Late Roman Empire (284-476), Diocletian, Maximian

Late Roman Empire, Diocletian, Maximian: Christianity [1/3]

Christianity was opposed by Maximian and Galerius, tolerated by Constantius-I Chlorus and, at least early on, was favoured by Diocletian. In 297 Diocletian issued a rigorous edict against Manichaeism, a major religious movement in Persia, founded by the Persian prophet Manichaeus (c.216-276), which Diocletian said endangered the Empire.

According to Eusebius of Caesarea (260/65-339/40), the persecution of Christians seems to have started with purging from the army, where they served all four rulers in substantial numbers. Galerius proceeded cautiously at first, stripping officers of their titles and discharging the rank and file, but he gradually put more and more to death.

 Diocletian apparently turned against the religion in 302 during a visit to Antioch when a Christian interrupted a sacrifice by making the sign of the cross. In 303 Diocletian issued his first general edict commanding that churches be levelled to the ground, scriptures burned, persons holding places of honour degraded, and household servants who refused to submit to be deprived of their freedom.

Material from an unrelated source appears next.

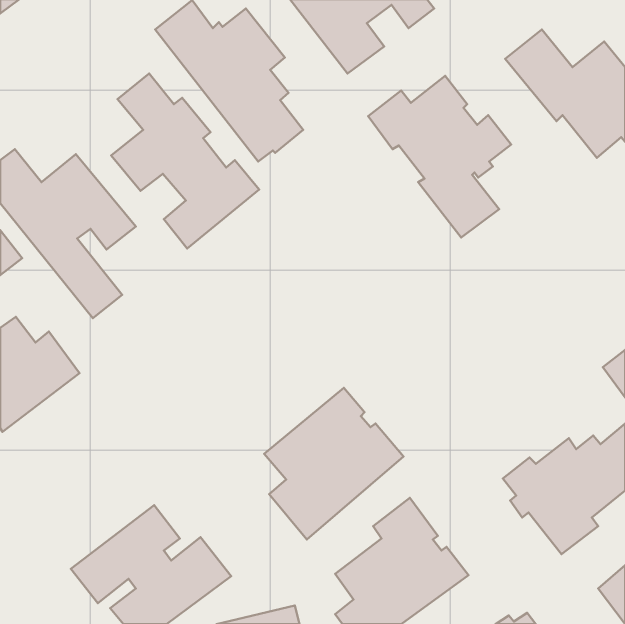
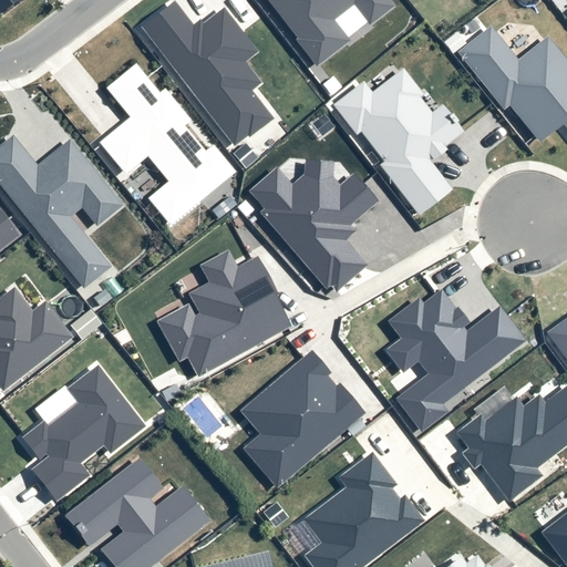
building: none -> [249,159,378,292]
building: none -> [155,249,293,377]
building: none -> [383,290,525,431]
building: none -> [22,364,145,498]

Soon after the beginning of the persecution in Nicomedia (Bithynia), two attempts were made to usurp the imperial power, one in Cappadocia, and the other in Syria Coele. Details of the revolution in Cappadocia have not been recorded, but the revolt in Syria was led by 01Eugenius, a tribune whose discontented soldiers had proclaimed him emperor. The men started drinking and then marched to Antioch where its citizens easily overcame the drunken throng of men.

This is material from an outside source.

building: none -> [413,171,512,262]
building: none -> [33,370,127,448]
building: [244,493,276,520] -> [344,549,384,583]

Although it seems that there was no evidence of Christian involvement in these events, Diocletian used these uprisings as a pretext for further edicts against Christianity. Diocletian’s second edict ordered ecclesiastical leaders arrested and imprisoned; a third arranged for all prisoners to be set free on the condition that they sacrificed to the gods but stipulated that those that refused to be punished.

In 304 Diocletian, dangerously ill and tired, was persuaded by Galerius to issue a fourth edict requiring ‘that all citizens in every country in each city offer sacrifices publicly and libations to the idols’. This was a declaration of war not only on churches, scriptures, and members of the clergy but on all the faithful without regard to status, age or sex. Galerius probably applied it first in areas that he ruled, Macedonia and Pannonia, and from there spread throughout the Empire.